Jameel was an unknown quantity for most Cyclone fans.  Those that had seen him play in the Cap City league and at Indian Hills raved of his athleticism, but I think even the biggest McKay fan has to be a little surprised at his instant and dramatic impact.  Jameel won the Big 12 Defensive Player of the Year honors and 3rd team All-Big 12, mostly for his shot altering abilities.  His shot-blocking has been reminiscent to some of the ISU great Kelvin Cato, so let's have some fun and compare:

mckay

Now this was obviously a different era - in a very "un-Fred" fashion, ISU actually led the league in scoring defense and was well down the list in offensive pace & scoring at about 65 ppg.  Still, Cato was an all-time great in his senior season and went on to play many seasons in the NBA.  Not too bad Jameel, not too bad at all.

Dustin Hogue

Where did Hogue go?  Dustin surprised everyone last year after nearly wrestling the Cyclone rebounding title from Melvin Ejim.  In a differing role this year, Dustin's rebounding totals have faded as McKay emerged and Niang & BDJ hit the glass hard - but his overall game hasn't suffered at all.

hogue statis

Hogue's 4.9 rpg places him just short of the top 15 rebounders in conference play (last place on that list is 5.1 rpg). Still, while he may have missed a few boards in a slightly reduced role compared to last season, he is absolutely torching the nets in conference play.  A whopping 66% field goal percentage leads the team and his 44% 3-point shooting is almost 15% better than last season.  That sweet touch has led to Dustin actually scoring 17 more points on 1 less shot.

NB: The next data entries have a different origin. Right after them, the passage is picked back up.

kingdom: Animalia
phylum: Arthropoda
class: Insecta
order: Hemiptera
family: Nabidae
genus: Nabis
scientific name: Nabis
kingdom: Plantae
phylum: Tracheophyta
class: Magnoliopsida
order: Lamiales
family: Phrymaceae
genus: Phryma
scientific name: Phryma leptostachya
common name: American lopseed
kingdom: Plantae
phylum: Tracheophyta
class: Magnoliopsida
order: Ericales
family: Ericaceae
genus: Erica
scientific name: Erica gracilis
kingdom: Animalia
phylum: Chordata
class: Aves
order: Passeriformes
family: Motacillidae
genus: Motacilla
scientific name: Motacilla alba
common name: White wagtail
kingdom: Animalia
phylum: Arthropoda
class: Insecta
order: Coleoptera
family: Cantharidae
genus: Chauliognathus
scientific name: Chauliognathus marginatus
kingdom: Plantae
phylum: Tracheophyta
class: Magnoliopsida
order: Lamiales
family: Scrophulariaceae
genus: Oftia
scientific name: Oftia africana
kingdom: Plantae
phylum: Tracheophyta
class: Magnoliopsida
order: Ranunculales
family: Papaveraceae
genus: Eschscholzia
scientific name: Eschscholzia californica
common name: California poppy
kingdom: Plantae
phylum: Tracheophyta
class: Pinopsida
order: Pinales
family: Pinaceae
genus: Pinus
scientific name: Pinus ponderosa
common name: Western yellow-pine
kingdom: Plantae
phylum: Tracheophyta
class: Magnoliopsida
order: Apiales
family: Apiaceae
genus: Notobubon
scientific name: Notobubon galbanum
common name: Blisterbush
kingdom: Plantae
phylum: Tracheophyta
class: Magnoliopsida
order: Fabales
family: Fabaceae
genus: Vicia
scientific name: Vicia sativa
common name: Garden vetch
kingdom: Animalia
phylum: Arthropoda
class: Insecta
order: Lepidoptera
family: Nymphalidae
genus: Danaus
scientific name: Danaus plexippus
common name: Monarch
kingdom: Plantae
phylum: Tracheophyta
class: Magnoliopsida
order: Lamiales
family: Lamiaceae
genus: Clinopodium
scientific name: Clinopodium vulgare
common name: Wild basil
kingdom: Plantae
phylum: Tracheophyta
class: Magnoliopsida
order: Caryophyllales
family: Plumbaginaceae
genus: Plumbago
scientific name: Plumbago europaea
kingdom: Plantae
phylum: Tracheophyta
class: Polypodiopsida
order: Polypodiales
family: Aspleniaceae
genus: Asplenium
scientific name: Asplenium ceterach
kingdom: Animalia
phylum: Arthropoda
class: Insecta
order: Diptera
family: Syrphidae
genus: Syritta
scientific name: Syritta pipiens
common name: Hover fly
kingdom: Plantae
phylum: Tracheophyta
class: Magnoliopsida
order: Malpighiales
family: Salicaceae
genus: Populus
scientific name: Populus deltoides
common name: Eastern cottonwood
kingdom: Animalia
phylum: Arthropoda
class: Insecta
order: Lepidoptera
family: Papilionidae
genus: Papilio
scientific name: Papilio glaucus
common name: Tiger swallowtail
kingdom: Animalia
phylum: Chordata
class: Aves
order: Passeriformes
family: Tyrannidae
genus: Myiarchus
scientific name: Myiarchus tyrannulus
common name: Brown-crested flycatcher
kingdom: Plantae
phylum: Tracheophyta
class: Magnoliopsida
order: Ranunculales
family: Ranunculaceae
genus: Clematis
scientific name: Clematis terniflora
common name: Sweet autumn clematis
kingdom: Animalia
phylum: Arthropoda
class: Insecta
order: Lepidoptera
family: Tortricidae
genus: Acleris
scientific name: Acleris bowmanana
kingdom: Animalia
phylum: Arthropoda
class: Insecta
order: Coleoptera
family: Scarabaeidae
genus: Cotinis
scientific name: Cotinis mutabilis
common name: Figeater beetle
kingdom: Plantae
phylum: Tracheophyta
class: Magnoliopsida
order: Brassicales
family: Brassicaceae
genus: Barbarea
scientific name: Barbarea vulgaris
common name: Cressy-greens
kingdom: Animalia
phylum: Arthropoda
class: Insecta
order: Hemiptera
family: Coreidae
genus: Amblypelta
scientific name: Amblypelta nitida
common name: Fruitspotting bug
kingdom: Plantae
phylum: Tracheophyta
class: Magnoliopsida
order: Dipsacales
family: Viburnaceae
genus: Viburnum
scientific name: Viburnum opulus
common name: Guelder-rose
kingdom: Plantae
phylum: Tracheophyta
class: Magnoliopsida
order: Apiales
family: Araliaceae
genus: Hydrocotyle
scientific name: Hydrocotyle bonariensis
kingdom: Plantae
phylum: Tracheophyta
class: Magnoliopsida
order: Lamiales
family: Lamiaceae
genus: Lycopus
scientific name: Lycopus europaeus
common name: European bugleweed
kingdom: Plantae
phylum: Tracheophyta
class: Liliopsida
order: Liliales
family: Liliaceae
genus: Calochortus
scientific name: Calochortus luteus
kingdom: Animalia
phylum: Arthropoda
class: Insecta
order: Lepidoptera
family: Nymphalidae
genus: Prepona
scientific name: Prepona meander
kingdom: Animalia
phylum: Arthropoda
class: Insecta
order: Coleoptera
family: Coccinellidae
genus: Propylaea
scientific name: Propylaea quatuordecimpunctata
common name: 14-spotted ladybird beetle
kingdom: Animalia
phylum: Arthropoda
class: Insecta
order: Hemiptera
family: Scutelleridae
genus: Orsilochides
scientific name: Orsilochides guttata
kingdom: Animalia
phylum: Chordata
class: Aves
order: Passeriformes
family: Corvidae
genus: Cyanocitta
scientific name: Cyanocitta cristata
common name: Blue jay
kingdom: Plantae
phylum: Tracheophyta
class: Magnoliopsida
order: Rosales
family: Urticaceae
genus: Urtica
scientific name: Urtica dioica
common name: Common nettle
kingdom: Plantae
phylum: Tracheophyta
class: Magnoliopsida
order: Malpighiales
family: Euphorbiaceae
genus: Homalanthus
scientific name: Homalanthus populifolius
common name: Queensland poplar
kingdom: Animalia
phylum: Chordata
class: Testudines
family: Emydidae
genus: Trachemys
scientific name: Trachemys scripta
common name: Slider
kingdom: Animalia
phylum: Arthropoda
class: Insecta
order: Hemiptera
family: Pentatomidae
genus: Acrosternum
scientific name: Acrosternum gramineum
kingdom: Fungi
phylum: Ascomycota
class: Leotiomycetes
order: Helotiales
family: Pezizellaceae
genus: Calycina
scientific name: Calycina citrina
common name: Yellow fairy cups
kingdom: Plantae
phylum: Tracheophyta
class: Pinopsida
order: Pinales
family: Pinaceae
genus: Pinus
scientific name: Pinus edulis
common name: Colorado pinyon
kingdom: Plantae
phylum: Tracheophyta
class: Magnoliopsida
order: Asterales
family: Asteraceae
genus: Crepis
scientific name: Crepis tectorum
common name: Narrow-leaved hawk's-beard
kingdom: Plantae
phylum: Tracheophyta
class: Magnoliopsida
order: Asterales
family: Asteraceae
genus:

This year Niang and Hogue are trying to out-duel each other for most dramatic outside shooting improvement, and we just get to enjoy the show.

The Best of the Rest

Other notables include:

Naz (3sus) Long who is rounding into form as the Cyclone's go-to sniper.  Naz is 7th in conference from deep (40.5%) and 6th in the Big 12 for 3-point makes (34).  He's is up from last year;s totals of 31.2% (!!) and 24 makes respectively.

Bryce Dejean-Jones is shooting 51.2% inside the arc after really coming on strong in the TCU game.  He also is the only ISU representative on the Big 12 FT% list, rounding out the list at number 15 (67.2%) with a minimum of 2.5 FT makes per game.

Matt Thomas rebounded to shoot 34.7% from 3 in conference play after struggling to a 27.8% mark in the non-conference.  An otherwise decent mark when you're not surrounded by 40% shooters everywhere on the team.

Abdel Nader has only hit 22% from beyond the arc on the season, but nailed 4/6 against Iowa - and that shit is HILARIOUS!